The below are some sample experiments:
On the average, only 1 person in 1000 has a particular rare blood type.
$p = 1/1,000$, assume $n = 10,000$
An advertiser drops 10,000 leaflets on a city which has 2000 blocks. Assume that each leaflet has an equal chance of landing on each block.
$p = 1/2,000, n = 10,000$
In a class of 80 students, the professor calls on 1 student chosen at random for a recitation in each class period. There are 32 class periods in a term.
$p = 1/80, n = 32$
If I have $P(X = j)$ and asked to find the expected number of $n$ where $X = j$, I think the answer is $nP(X = j)$. However, I'm having trouble visualising what this means.
For the leaflets example, am I dropping the 10,000 leaflets over the 2000 blocks 2000 times and for a specific block, and $2000P(X = j)$ is the number of times I expect that block to have $j$ leaflets?
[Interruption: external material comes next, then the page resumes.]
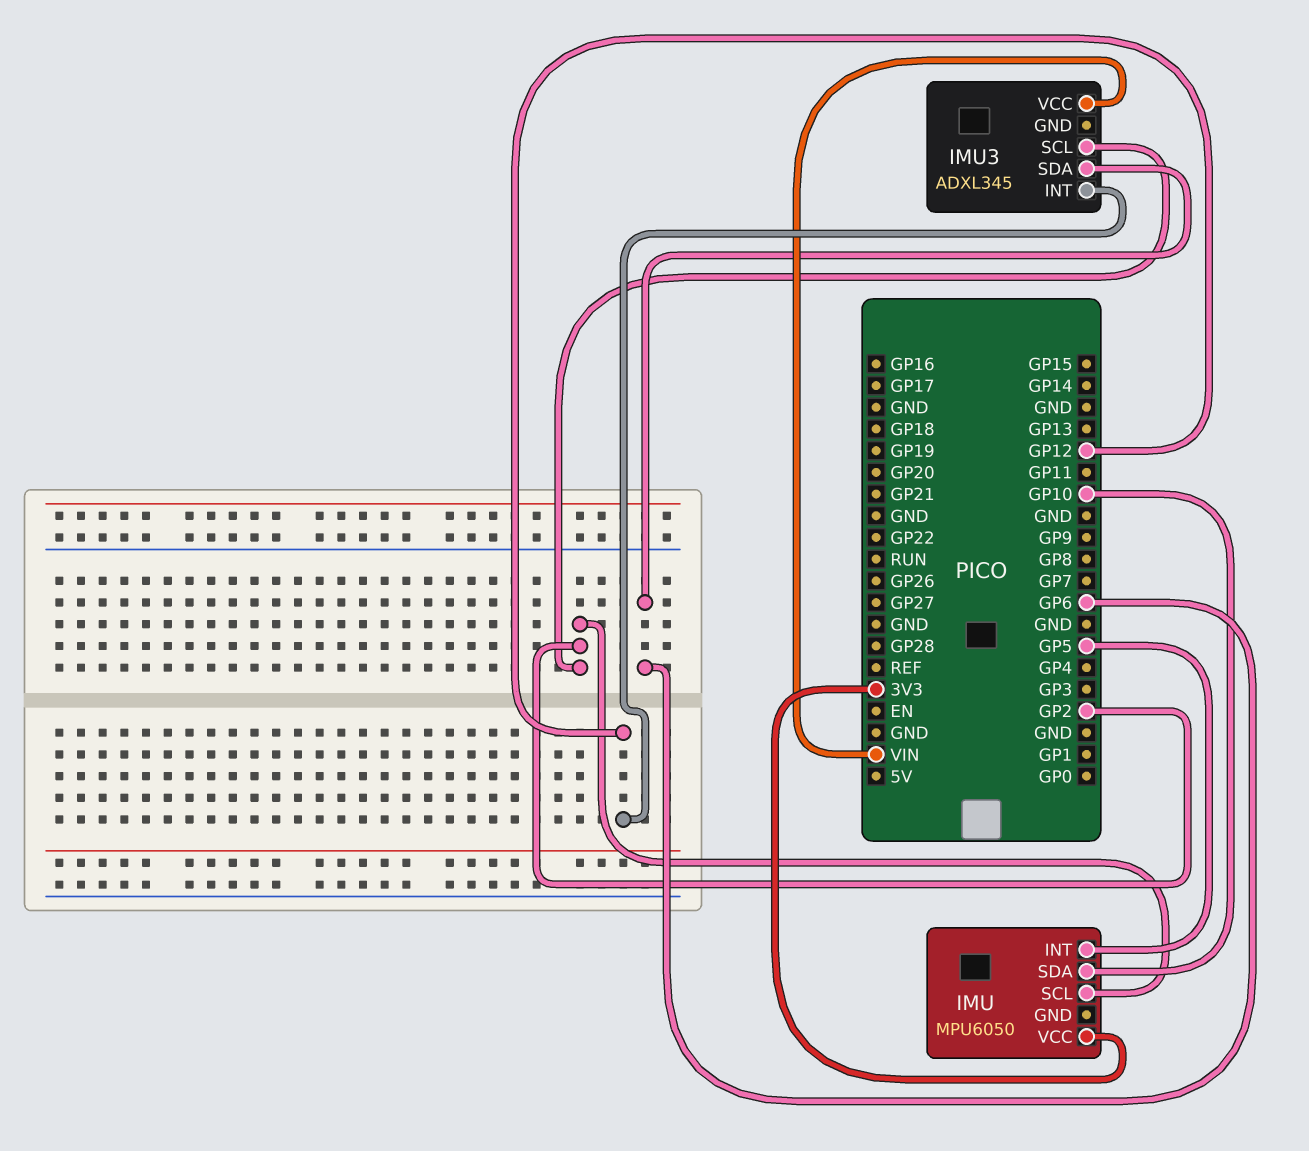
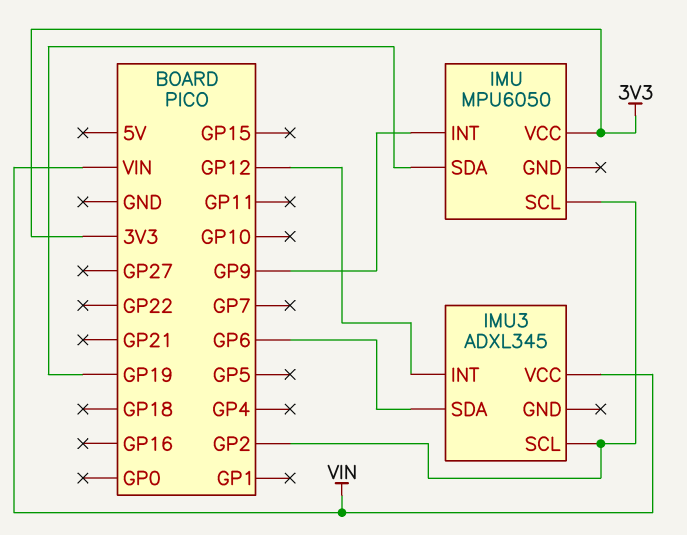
IMU pin INT: GP5 -> GP9
IMU pin SDA: GP10 -> GP19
I have also seen this described as 10,000 leaflets distributed over the 2,000 blocks and proportionally, on average, there will be $2000P(X = j)$ blocks with $j$ leaflets. This confuses me in that although I can see how each trial (throwing of a single leaflet) is independent of each other, all leaflets have to land in the 2000 blocks; how come the restrictions this adds (i.e. all blocks getting no leaflets is impossible) doesn't affect the probability distribution of the leaflets?
If both are correct, I'm also having trouble drawing the equivalency between the two, since, for the student example, having $32P(X = j)$ periods where a student is called 2, 3, ... times doesn't really make sense if we only have one student chosen per period (but does if the 32 is number of experiments). Similarly, for the blood type example, we can't have, say, both 0 and 4 people in 10,000 with that specific blood type, but this is possible for different groups of 10,000.
b) This is just a Poisson distribution with average number of hits = 5.